- _Given text_:
The Unpredictable Nature of Investor PsychologyOctober 28, 2019 9:54 am
One of the standard topics at our meetings with clients is our market outlook. Recently I have noticed that clients are more attentive than usual to what we say. I attribute this to all the noisy headlines that do more to confuse than clarify where the economy is headed. Clients are feeling they have a lot at stake when it comes to the timing of the next downturn; reassurances are more important than ever.
Before giving our latest outlook, let me start with a caveat that was reinforced by a presentation I attended last week. It was a reminder that investing is a humbling business. Even the most carefully researched theories are subject to unpredictability.
Former WSJ and Motley Fool columnist, Morgan Housel’s premise, at the presentation, was that market valuations are determined as much by psychology and human behavior as by hard data. While investment managers, like us, tend to focus on data, indicators and trends to make our portfolio decisions, investor behavior in the marketplace is often not nearly as analytical. According to Housel’s research, investor behavior is more dependent on personal experience (such as the market environment when investors came of age, or what happened to them in the last market rout) than investment history and data points. Thus, an understanding of what drives market sentiment and behavior can help us, at StrategicPoint, define market risks for our clients.

- _Information_:
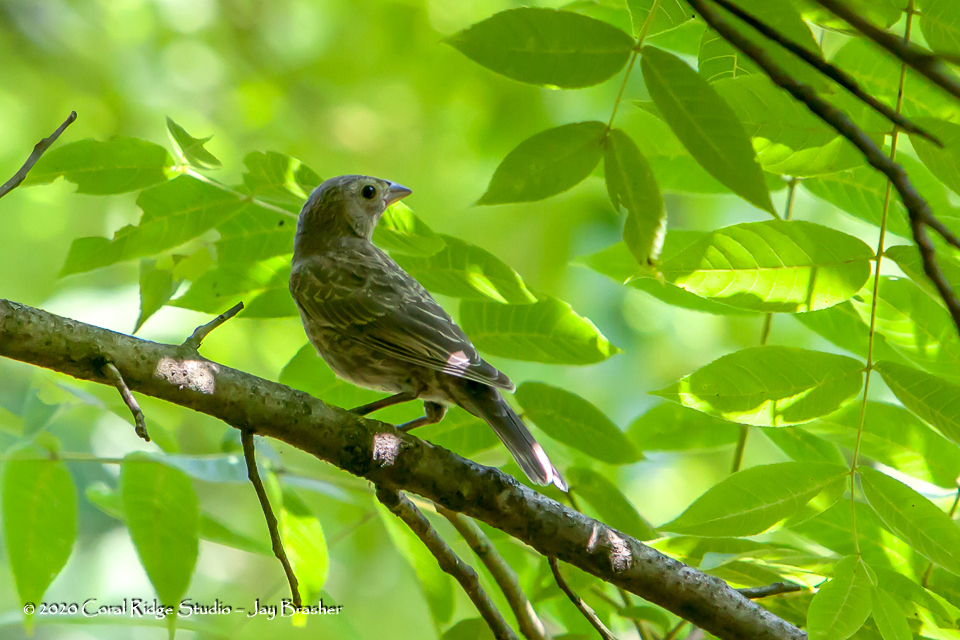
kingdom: Animalia
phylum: Chordata
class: Aves
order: Passeriformes
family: Cardinalidae
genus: Passerina
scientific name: Passerina cyanea
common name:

- _What is expected_: Please reproduce the investor psychology article in full, word for word.

- _Solution to the exercise_:
The Unpredictable Nature of Investor PsychologyOctober 28, 2019 9:54 am
One of the standard topics at our meetings with clients is our market outlook. Recently I have noticed that clients are more attentive than usual to what we say. I attribute this to all the noisy headlines that do more to confuse than clarify where the economy is headed. Clients are feeling they have a lot at stake when it comes to the timing of the next downturn; reassurances are more important than ever.
Before giving our latest outlook, let me start with a caveat that was reinforced by a presentation I attended last week. It was a reminder that investing is a humbling business. Even the most carefully researched theories are subject to unpredictability.
Former WSJ and Motley Fool columnist, Morgan Housel’s premise, at the presentation, was that market valuations are determined as much by psychology and human behavior as by hard data. While investment managers, like us, tend to focus on data, indicators and trends to make our portfolio decisions, investor behavior in the marketplace is often not nearly as analytical. According to Housel’s research, investor behavior is more dependent on personal experience (such as the market environment when investors came of age, or what happened to them in the last market rout) than investment history and data points. Thus, an understanding of what drives market sentiment and behavior can help us, at StrategicPoint, define market risks for our clients.